Repeat all the lines below exactly, but omit the pictures.

DATA RECORDS -

—————

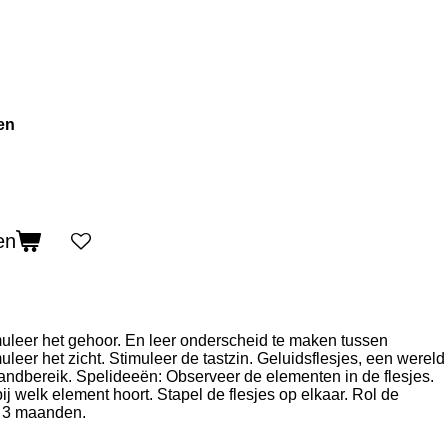
en
en
imuleer het gehoor. En leer onderscheid te maken tussen
uleer het zicht. Stimuleer de tastzin. Geluidsflesjes, een wereld
handbereik. Spelideeën: Observeer de elementen in de flesjes.
j welk element hoort. Stapel de flesjes op elkaar. Rol de
f 3 maanden.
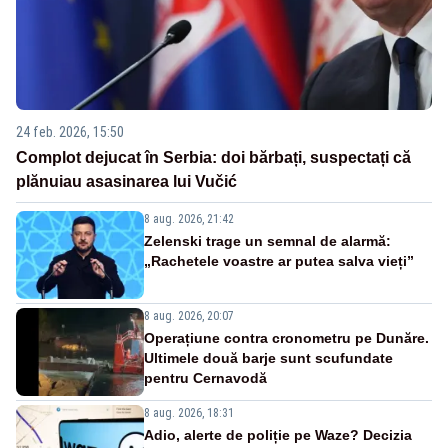
24 feb. 2026, 15:50
Complot dejucat în Serbia: doi bărbați, suspectați că
plănuiau asasinarea lui Vučić
8 aug. 2026, 21:42
Zelenski trage un semnal de alarmă:
„Rachetele voastre ar putea salva vieți”
8 aug. 2026, 20:07
Operațiune contra cronometru pe Dunăre.
Ultimele două barje sunt scufundate
pentru Cernavodă
8 aug. 2026, 18:31
Adio, alerte de poliție pe Waze? Decizia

—————

TASK RESPONSE -
en
en
imuleer het gehoor. En leer onderscheid te maken tussen
uleer het zicht. Stimuleer de tastzin. Geluidsflesjes, een wereld
handbereik. Spelideeën: Observeer de elementen in de flesjes.
j welk element hoort. Stapel de flesjes op elkaar. Rol de
f 3 maanden.
24 feb. 2026, 15:50
Complot dejucat în Serbia: doi bărbați, suspectați că
plănuiau asasinarea lui Vučić
8 aug. 2026, 21:42
Zelenski trage un semnal de alarmă:
„Rachetele voastre ar putea salva vieți”
8 aug. 2026, 20:07
Operațiune contra cronometru pe Dunăre.
Ultimele două barje sunt scufundate
pentru Cernavodă
8 aug. 2026, 18:31
Adio, alerte de poliție pe Waze? Decizia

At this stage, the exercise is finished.